Salmon farmers are calling for £10m-a-year in licence fees to be reinvested in affordable housing to tackle the growing property crisis in rural Scotland.
Trade body Salmon Scotland has launched a campaign to overhaul the current system so that the millions sent to Crown Estate Scotland in Edinburgh are instead directly ring fenced for coastal areas where farms operate.
The system would be similar to Norway, where rents are used to benefit local communities.
New analysis by the trade body shows that average home prices in areas where salmon farms operate have risen more sharply than the national average, while the average time it takes for local councils to provide housing assistance has soared.
The average house price in Scotland from Q1 2003-04 to Q4 2021-2 has risen nationally by 122%.
However, rural communities such as Orkney, the Western Isles, and Shetland have seen increases of 206%, 207%, and 216% respectively.

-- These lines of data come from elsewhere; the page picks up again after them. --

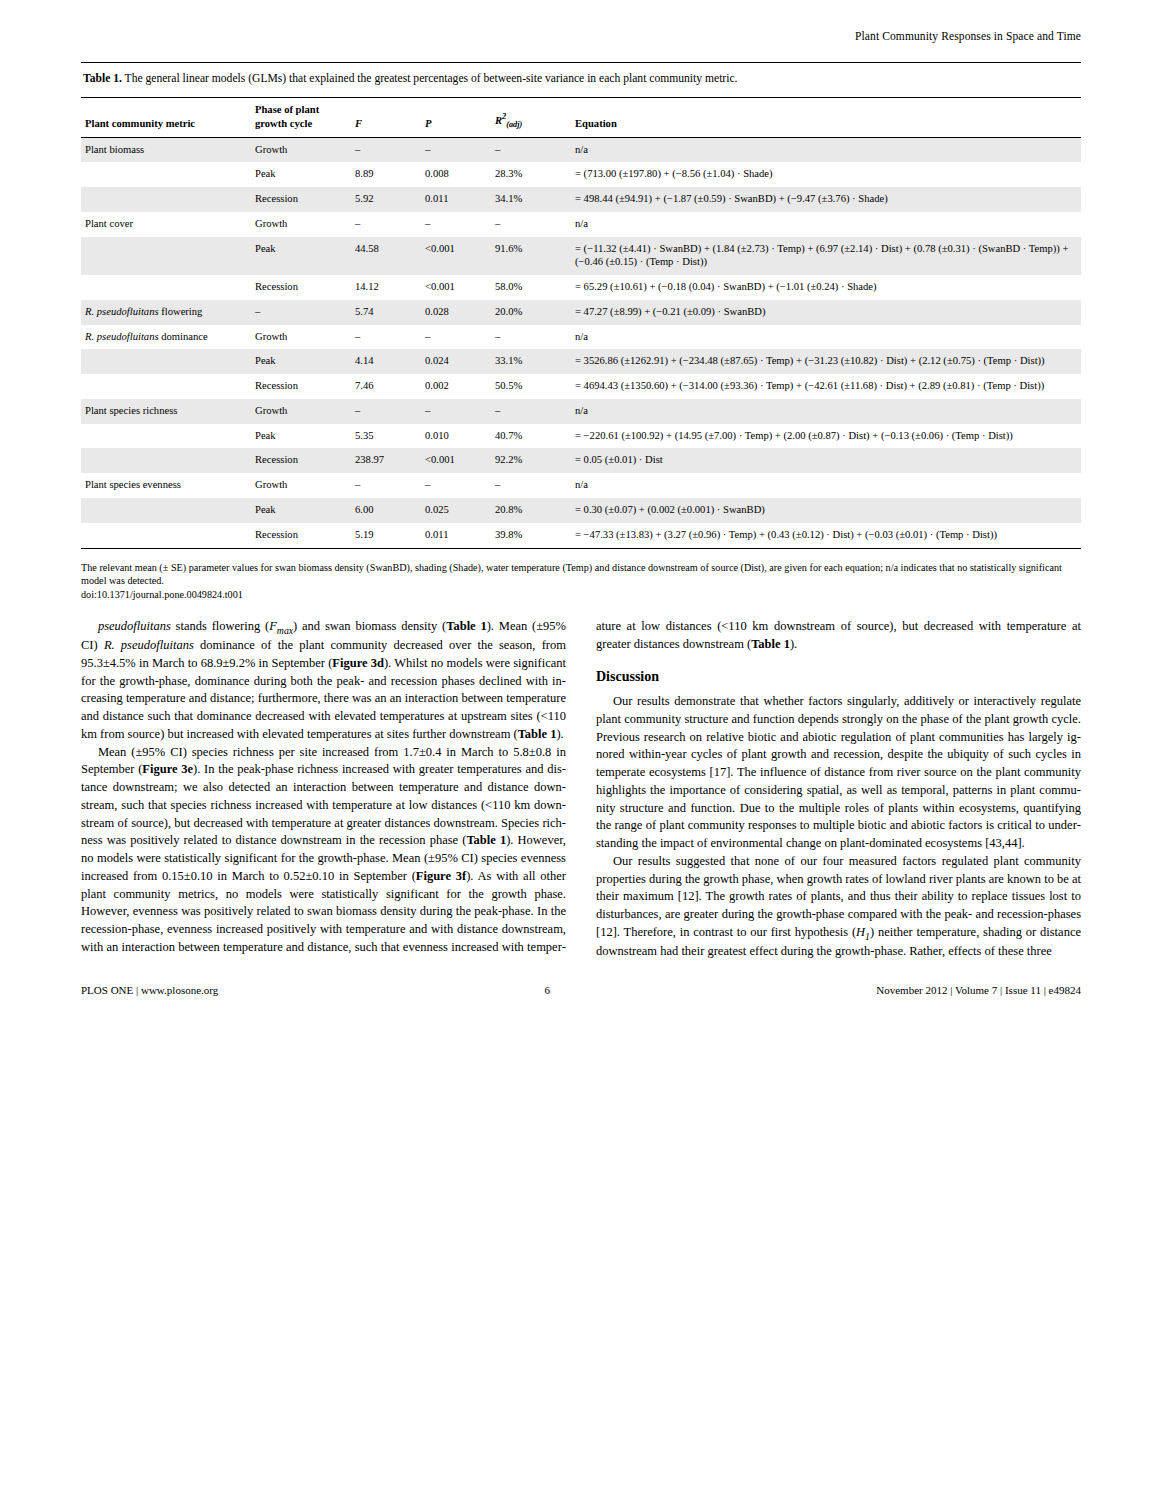Plant Community Responses in Space and Time
Table 1. The general linear models (GLMs) that explained the greatest percentages of between-site variance in each plant community metric.
| Plant community metric | Phase of plant growth cycle | F | P | R 2 (adj) | Equation |
| --- | --- | --- | --- | --- | --- |
| Plant biomass | Growth | – | – | – | n/a |
| | Peak | 8.89 | 0.008 | 28.3% | = (713.00 (±197.80) + (−8.56 (±1.04) · Shade) |
| | Recession | 5.92 | 0.011 | 34.1% | = 498.44 (±94.91) + (−1.87 (±0.59) · SwanBD) + (−9.47 (±3.76) · Shade) |
| Plant cover | Growth | – | – | – | n/a |
| | Peak | 44.58 | <0.001 | 91.6% | = (−11.32 (±4.41) · SwanBD) + (1.84 (±2.73) · Temp) + (6.97 (±2.14) · Dist) + (0.78 (±0.31) · (SwanBD · Temp)) + (−0.46 (±0.15) · (Temp · Dist)) |
| | Recession | 14.12 | <0.001 | 58.0% | = 65.29 (±10.61) + (−0.18 (0.04) · SwanBD) + (−1.01 (±0.24) · Shade) |
| R. pseudofluitans flowering | – | 5.74 | 0.028 | 20.0% | = 47.27 (±8.99) + (−0.21 (±0.09) · SwanBD) |
| R. pseudofluitans dominance | Growth | – | – | – | n/a |
| | Peak | 4.14 | 0.024 | 33.1% | = 3526.86 (±1262.91) + (−234.48 (±87.65) · Temp) + (−31.23 (±10.82) · Dist) + (2.12 (±0.75) · (Temp · Dist)) |
| | Recession | 7.46 | 0.002 | 50.5% | = 4694.43 (±1350.60) + (−314.00 (±93.36) · Temp) + (−42.61 (±11.68) · Dist) + (2.89 (±0.81) · (Temp · Dist)) |
| Plant species richness | Growth | – | – | – | n/a |
| | Peak | 5.35 | 0.010 | 40.7% | = −220.61 (±100.92) + (14.95 (±7.00) · Temp) + (2.00 (±0.87) · Dist) + (−0.13 (±0.06) · (Temp · Dist)) |
| | Recession | 238.97 | <0.001 | 92.2% | = 0.05 (±0.01) · Dist |
| Plant species evenness | Growth | – | – | – | n/a |
| | Peak | 6.00 | 0.025 | 20.8% | = 0.30 (±0.07) + (0.002 (±0.001) · SwanBD) |
| | Recession | 5.19 | 0.011 | 39.8% | = −47.33 (±13.83) + (3.27 (±0.96) · Temp) + (0.43 (±0.12) · Dist) + (−0.03 (±0.01) · (Temp · Dist)) |
The relevant mean (± SE) parameter values for swan biomass density (SwanBD), shading (Shade), water temperature (Temp) and distance downstream of source (Dist), are given for each equation; n/a indicates that no statistically significant model was detected.
doi:10.1371/journal.pone.0049824.t001
pseudofluitans stands flowering (Fmax) and swan biomass density (Table 1). Mean (±95% CI) R. pseudofluitans dominance of the plant community decreased over the season, from 95.3±4.5% in March to 68.9±9.2% in September (Figure 3d). Whilst no models were significant for the growth-phase, dominance during both the peak- and recession phases declined with increasing temperature and distance; furthermore, there was an an interaction between temperature and distance such that dominance decreased with elevated temperatures at upstream sites (<110 km from source) but increased with elevated temperatures at sites further downstream (Table 1).
Mean (±95% CI) species richness per site increased from 1.7±0.4 in March to 5.8±0.8 in September (Figure 3e). In the peak-phase richness increased with greater temperatures and distance downstream; we also detected an interaction between temperature and distance downstream, such that species richness increased with temperature at low distances (<110 km downstream of source), but decreased with temperature at greater distances downstream. Species richness was positively related to distance downstream in the recession phase (Table 1). However, no models were statistically significant for the growth-phase. Mean (±95% CI) species evenness increased from 0.15±0.10 in March to 0.52±0.10 in September (Figure 3f). As with all other plant community metrics, no models were statistically significant for the growth phase. However, evenness was positively related to swan biomass density during the peak-phase. In the recession-phase, evenness increased positively with temperature and with distance downstream, with an interaction between temperature and distance, such that evenness increased with temperature at low distances (<110 km downstream of source), but decreased with temperature at greater distances downstream (Table 1).
Discussion
Our results demonstrate that whether factors singularly, additively or interactively regulate plant community structure and function depends strongly on the phase of the plant growth cycle. Previous research on relative biotic and abiotic regulation of plant communities has largely ignored within-year cycles of plant growth and recession, despite the ubiquity of such cycles in temperate ecosystems [17]. The influence of distance from river source on the plant community highlights the importance of considering spatial, as well as temporal, patterns in plant community structure and function. Due to the multiple roles of plants within ecosystems, quantifying the range of plant community responses to multiple biotic and abiotic factors is critical to understanding the impact of environmental change on plant-dominated ecosystems [43,44].
Our results suggested that none of our four measured factors regulated plant community properties during the growth phase, when growth rates of lowland river plants are known to be at their maximum [12]. The growth rates of plants, and thus their ability to replace tissues lost to disturbances, are greater during the growth-phase compared with the peak- and recession-phases [12]. Therefore, in contrast to our first hypothesis (H1) neither temperature, shading or distance downstream had their greatest effect during the growth-phase. Rather, effects of these three
PLOS ONE | www.plosone.org
6
November 2012 | Volume 7 | Issue 11 | e49824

As a result, the lack of available, affordable housing is affecting the ability of people to live and work in Highland and Island communities.
While the farm-raised salmon sector is already one of the largest private sector employers in many rural parts of north and west Scotland, the shortage of housing is preventing key vacancies from being filled and acting as a drag on the local economies.
Scotland’s licensing regime and planned rent hikes means that more than £20m per year is soon expected to be paid by salmon farmers to various regulators and quangos.
At present, salmon farming contributes more than £5m directly to Crown Estate Scotland (CES), with this fee set to nearly double.
But CES overall revenues are expected to soar from £26m in 2021-22 to £102m in 2022-23 due to ScotWind offshore licensing fees.
Net CES revenues are currently handed to the Scottish Government and redistributed across the country, but Salmon Scotland believes that a greater share of aquaculture contributions should be ring fenced to support coastal communities.
The trade body is therefore calling for government reform to ensure that around £10m is reinvested in rural communities, with a particular focus on housing.
A recent independent review of aquaculture regulation in Scotland by Professor Russel Griggs recommended a new single licensing payment for the sector, which he said should “address community benefit as well” – echoing the set-up in Norway.
Tavish Scott, chief executive of Salmon Scotland, said: “The farm-raised Scottish salmon sector creates jobs and wealth right across Scotland, but we believe our neighbours – the people who live closest to our salmon farms – should be the ones who benefit the most.
“Rather than this money going into a central pot in Edinburgh, seabed rents paid to the Crown Estate should be returned to benefit our coastal communities.
“The most pressing crisis facing our Highland and Island communities is the complete lack of access to available, affordable housing.
“So we’re calling for the money raised through salmon farm rents to be re-invested in local communities to address the biggest issue affecting our coastal communities – access to affordable housing.
“Salmon farmers are embedded in their local communities and want the economic benefit generated by Scotland’s biggest food export to be shared in the local communities where they operate.”
Scottish salmon generates more than 2,500 jobs across the Highlands and Islands, and the sector plays a key role in attracting people to come and live and work in coastal communities, helping to tackle de-population.
The Scottish Government has been contacted for comment.